As the period of fasting continues, i.e. 12-14 hours, glucose production from the liver continues to sustain the needs of the body. At the same time, glucose levels are maintained by glycogenolysis (the conversion of glycogen to glucose) and gluconeogenesis (creating glucose from amino acids and glycerol). The body enters the catabolic state that is presented with decreased insulin secretion, increased glucagon secretion, and nutrient mobilization from the stores in the liver, muscle, and adipose cells.
If fasting were to continue, fatty acids released from adipose cells are converted to keto acids (beta-hydroxybutyric acid and acetoacetic acid; known as ketone bodies) in the liver. Eventually, the brain will use keto acids in addition to glucose for energy.

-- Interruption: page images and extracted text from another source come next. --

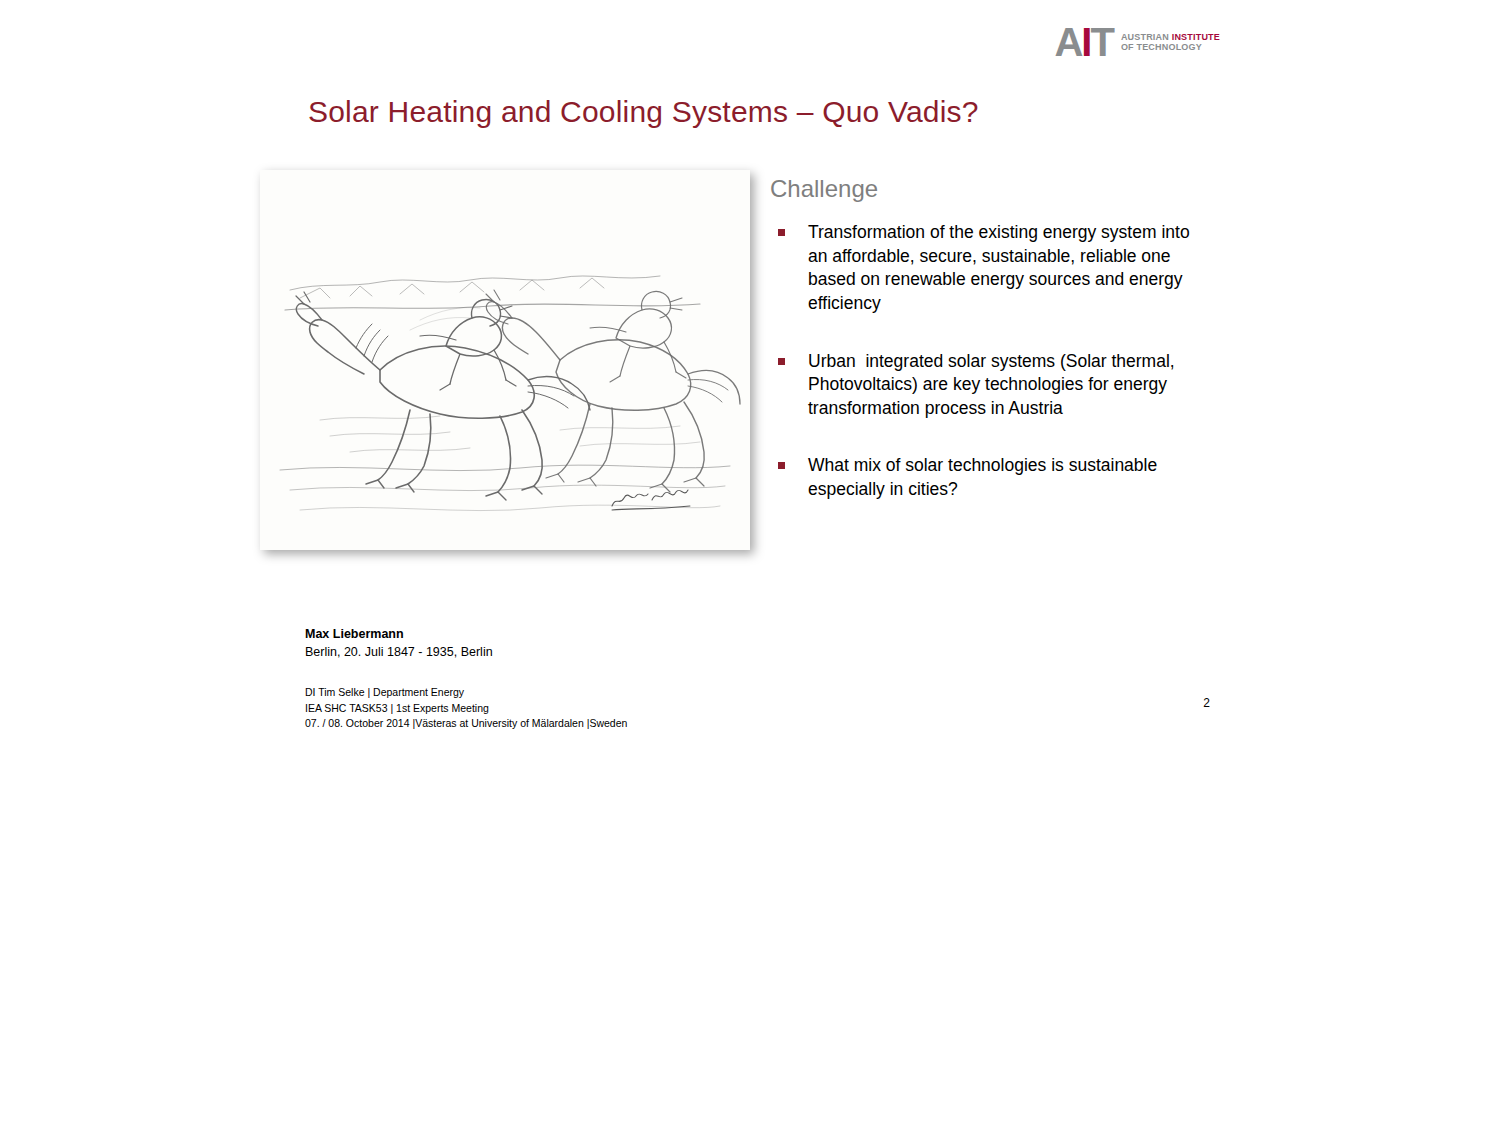AIT
AUSTRIAN INSTITUTE
OF TECHNOLOGY
Solar Heating and Cooling Systems – Quo Vadis?
Max Liebermann
Berlin, 20. Juli 1847 - 1935, Berlin
Challenge
Transformation of the existing energy system into an affordable, secure, sustainable, reliable one based on renewable energy sources and energy efficiency
Urban integrated solar systems (Solar thermal, Photovoltaics) are key technologies for energy transformation process in Austria
What mix of solar technologies is sustainable especially in cities?
DI Tim Selke | Department Energy
IEA SHC TASK53 | 1st Experts Meeting
07. / 08. October 2014 |Västeras at University of Mälardalen |Sweden
2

Keto acids through gluconeogenesis continues to sustain the body and therefore, reduces the need for amino acids produced by the breakdown of muscle. “Starvation is characterized by low serum insulin concentrations, high glucagon concentrations, and high serum free fatty acid and keto acid concentrations” (Robert Utiger) Seeing how normal glucose regulation occurs within the body, it makes it easier to understand the effects from an imbalance or improper management of blood glucose levels in diabetes
Although insulin and glucagon are the primary hormones involved in glucose homeostasis and metabolism, there are other hormones worth noting:
Name | Function |
Amylin | Decreases glucagon levels, slows the rate at which food empties the stomach, and confirms a satiety state with the brain |
GLP-1 (Glucagon-like peptide-1) & GIP (glucose -dependent insulinotropic polypeptide) | Incretin hormones that signal the beta cells to increase insulin secretion and decreases the alpha cells’ release of glucagon; GLP-1 slows down the rate food empties the stomach and confirms a satiety state with the brain |
Epineprine (Adrenaline) – “stress” or “gluco-counter-regulatory” hormone | Released from nerve endings and the adrenal glands, works on the liver to promote sugar production via glycogenolysis; promotes the breakdown and release of fat nutrients that travel to the liver and converted to sugar and ketones |
Cortisol – “stress” or “glucose-counter-regulatory” hormone, steroid hormone | Secreted from the adrenal gland and makes fat and muscle cells resistant to the action of insulin and enhance the production of glucose by the liver. Acts as a counterbalance to the actions of insulin |
Growth Hormone – “stress” or “glucose-counter-regulatory” hormone | Released from the pituitary gland with similar actions to cortisol that counterbalances the effect of insulin on muscle and fat cells. High levels of growth hormone cause resistance to the action of insulin |
Source: https://dtc.ucsf.edu/types-of-diabetes/type2/understanding-type-2-diabetes/how-the-body-processes-sugar/blood-sugar-other-hormones/
By looking at graph below, it provides a clear representation of how the body balances the blood glucose levels as an individual consumes meals throughout the day. Later, clarity will be provided on how diet, exercise, and pharmacotherapy all fit together when managing the body’s blood sugar levels.
Brief History of Diabetes
The first case of diabetes dates to 1552 BC when Hesy-Ra, an Egyptian physician “documented frequent urination as a symptom of a mysterious disease that also caused emaciation ([a] condition of wasting away)” along with those “people known as ‘waste tasters’ [who] diagnosed diabetes by tasking the urine of people suspected of having it [diabetes]” (Krisah McCoy). As disturbing as these practices may be, they led to scientists using chemical tests to determine the presence of glucose in urine. These findings contribute to the origin of the name since diabetes means to “siphon” and mellitus refers to “honey.” An in depth view of these and other tools will be described.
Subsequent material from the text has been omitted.